Texto seleccionado

---

(c) 2011. Todos los textos publicados en este blog son propiedad intelectual de Anastasio Herminio González Sánchez.

jueves, 12 de enero de 2012

El gran danés y el pequinés


En una ciudad cualquiera y en casi todos sus parques públicos, podemos ver a primera hora de la mañana, al mediodía, por la tarde y por la noche, como aquéllos que tienen su casa un perro de cuatro patas, le llevan a uno de estos parques para que hagan sus necesidades fisiológicas.
Aunque para cuando llegan al parque, gran parte de ellos se lo han dejado por las aceras, de modo que el ciudadano de a pie tiene que ir sorteando las dichosas cagadas para no pringarse.
Entre las cagadas de los perritos y los escupitajos de fumadores empedernidos, acatarrados y griposos, la verdad que da gusto andar por la ciudad.
La calle, que es la casa de todos, se diría que es de unos pocos. Gente que se para a charlar ocupando toda la acera, otros que van caminando de tres en tres o más, como los caracoles, haciendo caso omiso del resto de los viandantes que también tienen derecho a pasar por allí.
En fin, ni siquiera voy a ponerle nombre a la ciudad del presente cuento, imagínense ustedes una cualquiera y estará a tono con lo que le sucedió a los protagonistas.
Yo no soy amigo de parques, porque para qué: niños con patines o patinetes, que a la mínima te la meten... Si hay quince bancos, al principio en cada uno de ellos no hay más que una persona, todo el mundo quiere estar a su aire.
Excepto aquellos que han saboreado de tal modo la soledad que ya no pueden más y buscan consuelo en cualquier ser humano que tengan a mano. Porque al fin y al cabo, ninguno somos una isla más tarde o más temprano necesitamos la compañía de los demás.
El tema de conversación, al principio, suele ser el tiempo, el fútbol o la política para romper el hielo.
Puede caerte en suerte el pobre anciano que te cuente con todo detalle la guerra civil española, o que se te arrime una señora con dos o tres niños de cuatro o cinco años con un helado de chocolate chorreándoles hasta el codo, de tal suerte que en cualquier momento te ponen como un cristo.
Pues bien, un día cualquiera en uno de esos parques estaba yo sentado en un banco, cuando vi llegar a un señor que medía casi dos metros, acompañado por un perrito pequinés, esos que van siempre enseñando los dientes, con cara de mala leche.
Yo me pregunté: cómo es que un tiarrón como éste lleva un perro tan pequeño. Luego recordé que en un tratado de psicología se decía que el motivo era para resaltar más el individuo, por un complejo de inferioridad.
Quitó la correa al perrito y a cierta distancia observó cómo el animal se liberaba por detrás y por el medio.
La verdad es que no fue gran cosa, pero a mí, que estaba bastante cerca de la escena, me venía un tufo que apestaba. Y es que, el perrito dichoso, lo tenía todo concentrado, hasta la mierda...

---

Tareas propuestas
• A. Según la selección, ¿qué explicación recordó el narrador para que un hombre tan alto llevara un perro tan pequeño? Explícalo en una o dos oraciones.
• B. Prolonga la selección, el relato sobre el pequinés en el parque, a partir del punto en que termina.

---

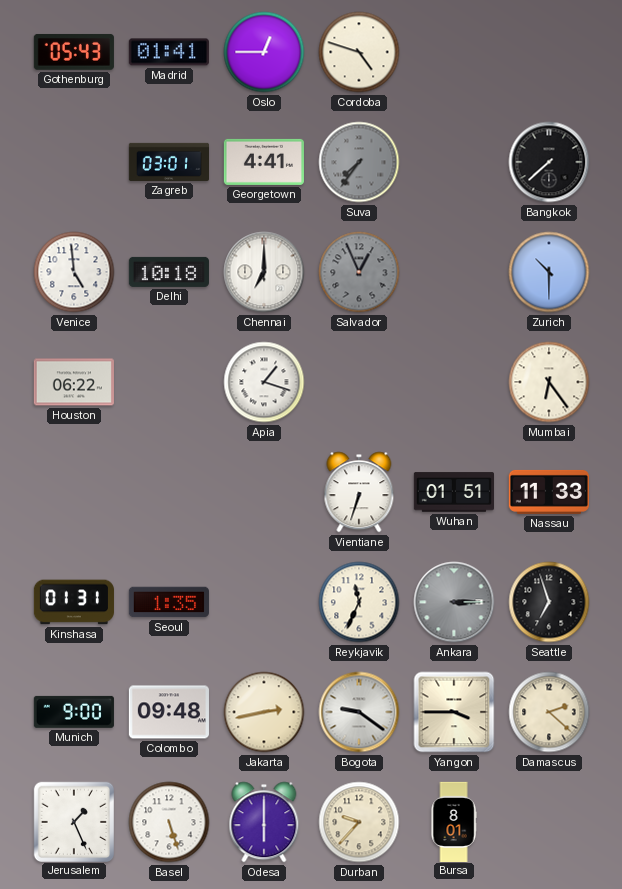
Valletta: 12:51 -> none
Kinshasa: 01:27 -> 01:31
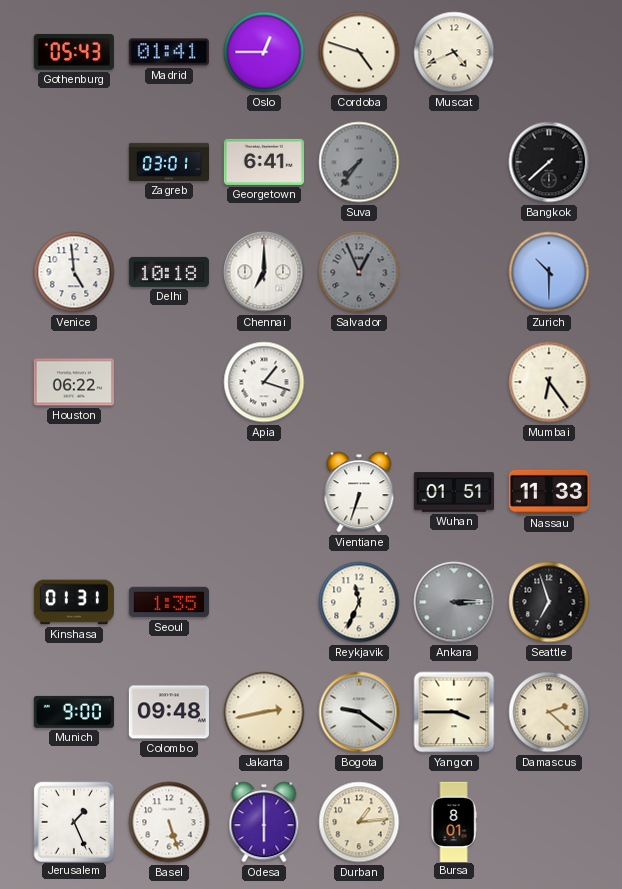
Muscat: none -> 4:41
Georgetown: 4:41 -> 6:41
Durban: 9:37 -> 1:14
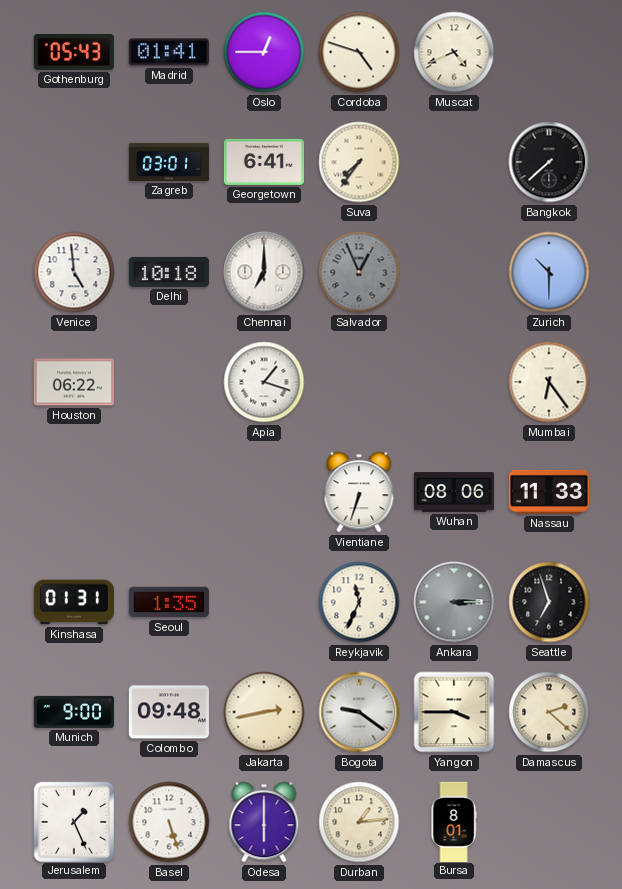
Suva dial: grey -> cream
Wuhan: 01:51 -> 08:06
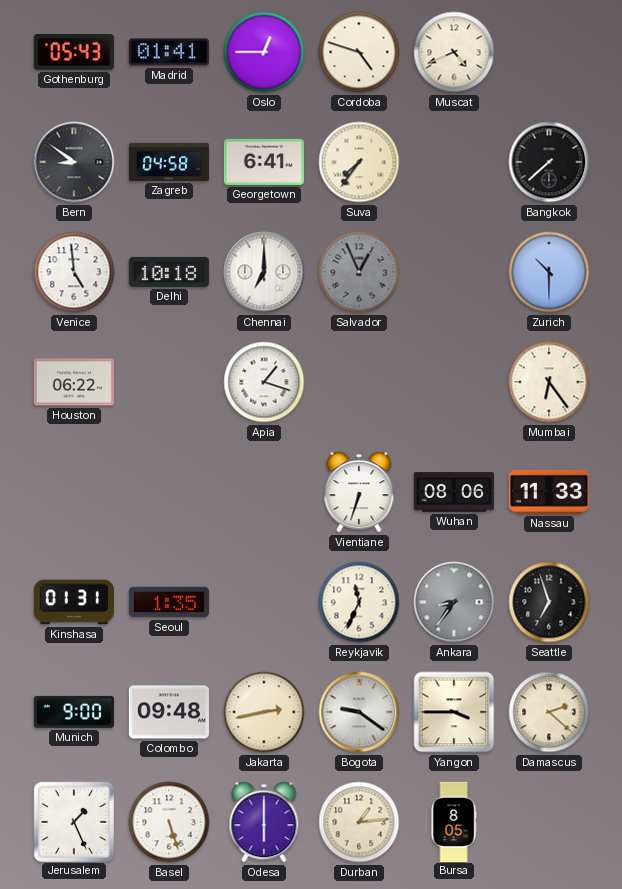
Bern: none -> 8:51
Zagreb: 03:01 -> 04:58
Ankara: 3:15 -> 8:36
Bursa: 8:01 -> 8:05
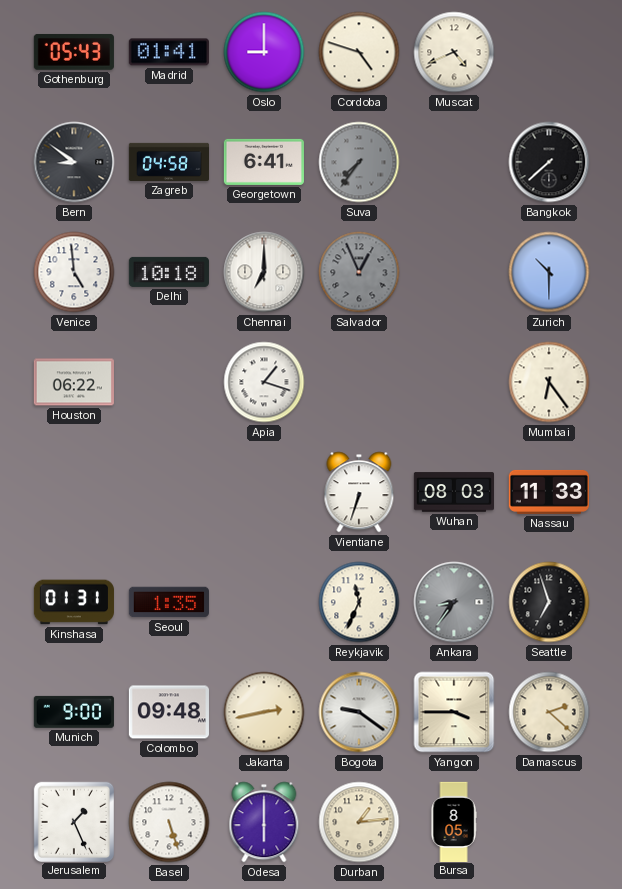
Oslo: 12:45 -> 9:00
Suva dial: cream -> grey
Wuhan: 08:06 -> 08:03
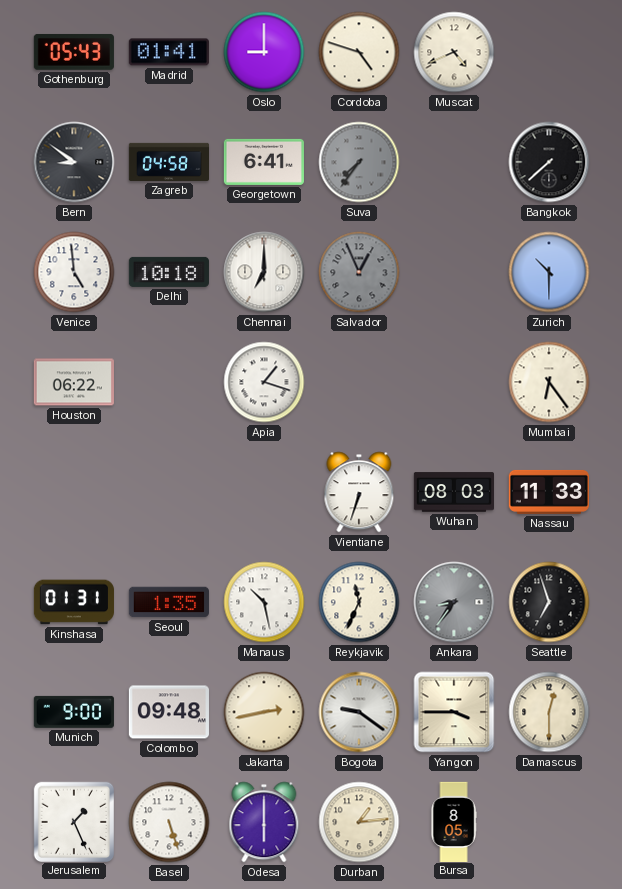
Manaus: none -> 10:28
Damascus: 2:22 -> 12:30
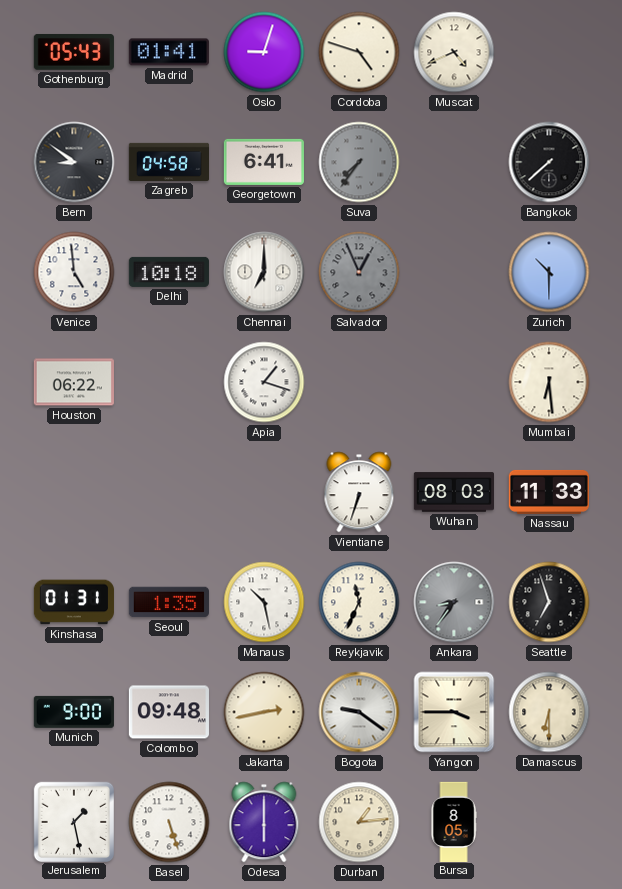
Oslo: 9:00 -> 9:03
Mumbai: 6:24 -> 6:29
Damascus: 12:30 -> 6:30
Jerusalem: 1:26 -> 1:28
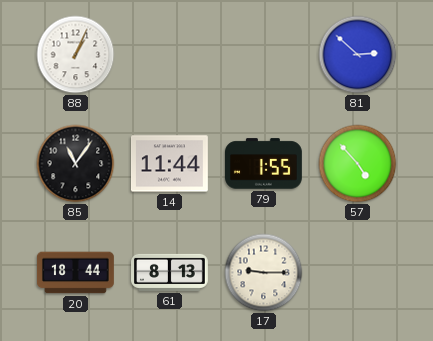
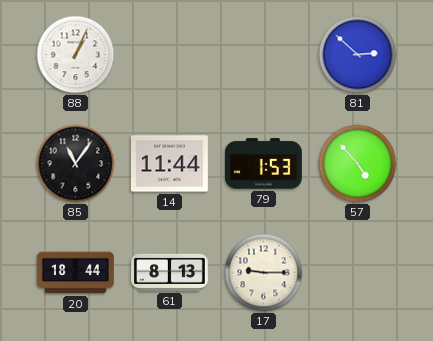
79: 1:55 -> 1:53
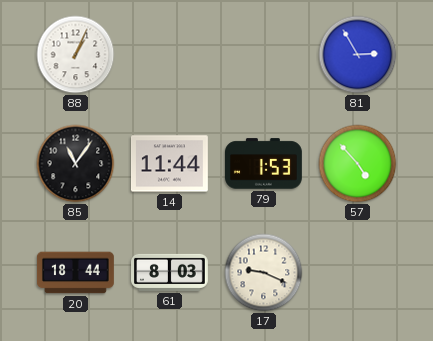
81: 2:52 -> 2:55
61: 8:13 -> 8:03
17: 9:15 -> 9:19
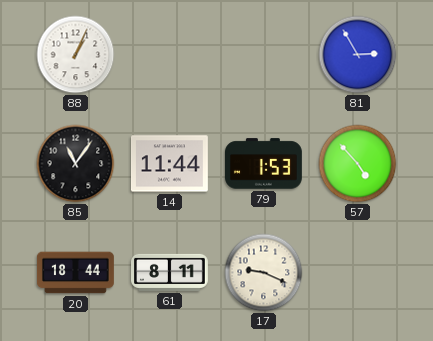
61: 8:03 -> 8:11
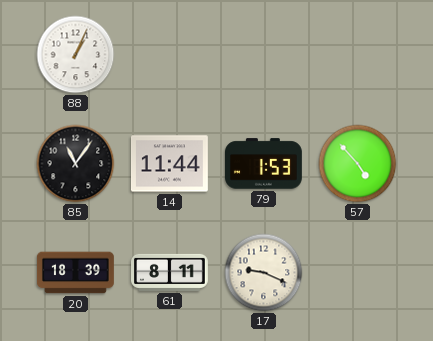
81: 2:55 -> none
20: 18:44 -> 18:39
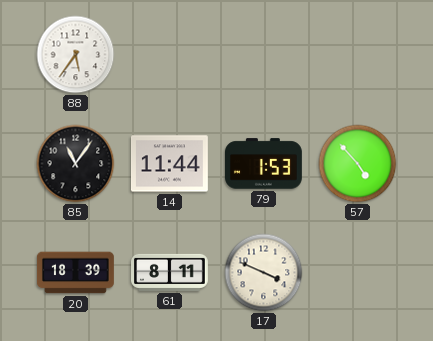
88: 1:04 -> 5:36
17: 9:19 -> 3:49
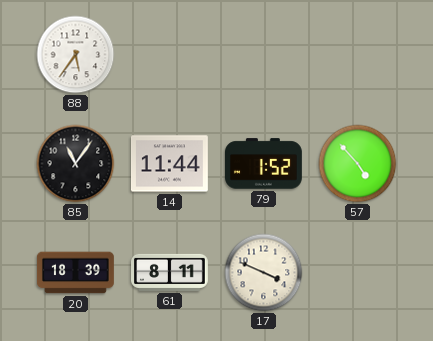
79: 1:53 -> 1:52
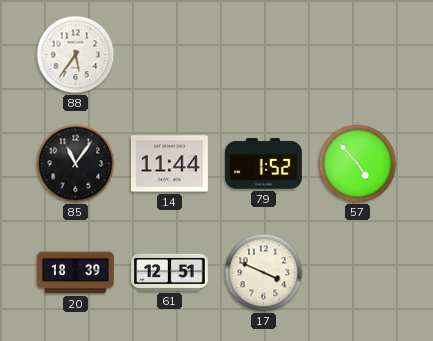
61: 8:11 -> 12:51
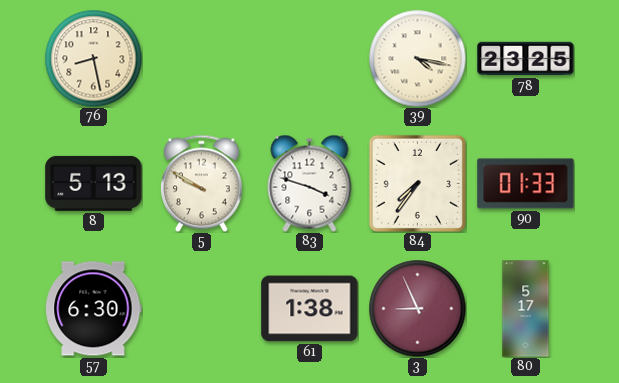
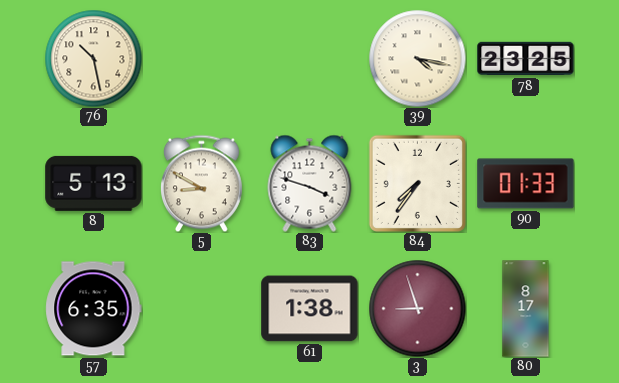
76: 8:28 -> 10:28
5: 9:50 -> 8:50
57: 6:30 -> 6:35
3: 8:56 -> 8:57
80: 5:17 -> 8:17
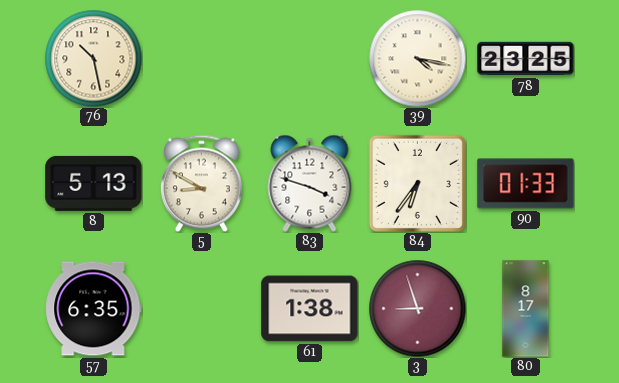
84: 7:36 -> 6:36
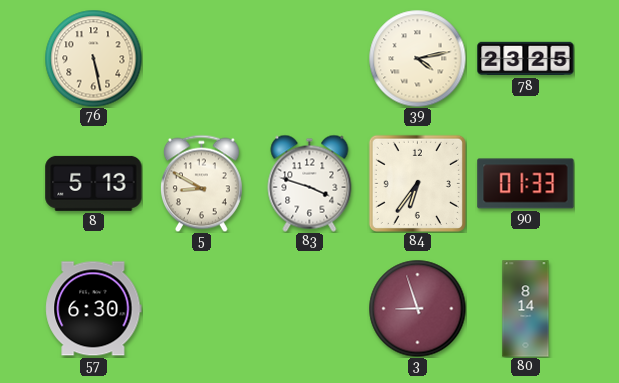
76: 10:28 -> 5:28
39: 4:17 -> 4:13
57: 6:35 -> 6:30
61: 1:38 -> none
80: 8:17 -> 8:14
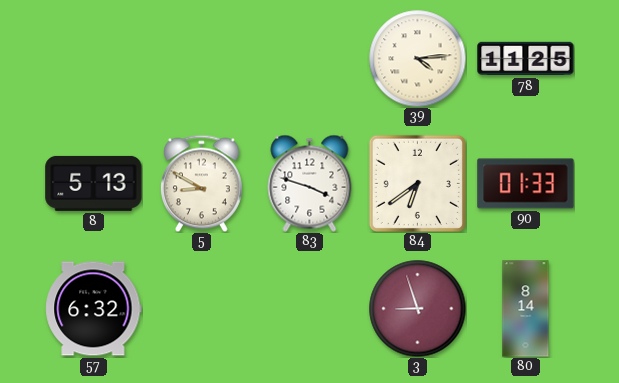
76: 5:28 -> none
39: 4:13 -> 4:14
78: 23:25 -> 11:25
84: 6:36 -> 6:39
57: 6:30 -> 6:32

---

Respuestas por tarea
• A. El narrador recordó que, según un tratado de psicología, un hombre así lleva un perro tan pequeño para resaltar más su propia figura, por un complejo de inferioridad.

• B.
Tan pronto como hizo sus necesidades, el perrito en cuestión se puso a dar un paseo por todo el parque, pero como se le cruzase alguien en su camino no se lo pensaba dos veces, echaba de su asquerosa boca un ladrido seco y acto seguido iba el mordisco, si el intruso no andaba listo.
Por fin su dueño le llamó y le puso de nuevo la correa, y de esta manera se puso a dar vueltas por el parque, cosa que agradecí yo, pues cuando se arrimaba a mí el perrito me daban ganas de morderle; tenía yo un día perro, por tanto el perrito estaba de más para mí.
He de reconocer que aquel día tenía que haber salido de casa con el bozal puesto, estaba que mordía. Pena me daba ver a los perros con bozal, siendo así que de no meterse con ellos salvo raras excepciones, los perros no mordían a un ser humano. Y si se mordían entre ellos es porque no se conocían, porque no estaban en su medio natural. Mejor les vendría el bozal a gente que tuvieran un día como el mío, o a tanto bocaza que anda suelto, pues sueltan cada una que mejor estarían callados.
Acompañado con estos pensamientos andaba yo, cuando por una esquina apareció un señor, como de metro y medio, acompañado por un gran danés. Era un perro que llamaba la atención, tenía una estampa preciosa, su piel era negra con unas manchas blancas repartidas por todo el cuerpo. Lo tenía todo, era largo, alto, más bien delgado, su mirada noble y de andares pausados y elegantes.
La verdad es que no hacía buena pareja con su dueño, supongo que si tenía un perro tan grande siendo el tan pequeño lo habría hecho por la ley de la compensación: yo no seré grande, pero mi perro sí. Como aquel pobre que presumía de tener un tío millonario en América. Ni siquiera le había mandado nunca un duro, pero él fardaba del tío de América, así se consolaba el pobre, pobre.
Por desgracia, hay mucha gente que funciona así por la vida, supongo que se dicen a sí mismos: ya que no somos, pareceremos. No es mucho, pero prefieren llamar la atención que pasar inadvertidos, eso les espanta, de ahí que se hagan notar dando la nota, cueste lo que cueste.
La coña comienza cuando se quedan a solas con sus miserias, que no lo serían tanto si fueran de frente y no de espaldas a la realidad. Pero en fin, la vida de cada uno es como un toro de lidia y cada cual lo torea lo mejor que puede. Lo que no cabe es pasarse la vida en el burladero, temblando de miedo. Más tarde o más temprano hay que salir al ruedo y es más prudente ante el toro, mirarlo siempre a los ojos que mirarle al rabo...
Mas sigamos con el señor del danés. Primero se dispuso a dar una vuelta por todo el parque con el ánimo de lucir su perro. Caminaba a su lado más tieso que un palo con gesto orgulloso.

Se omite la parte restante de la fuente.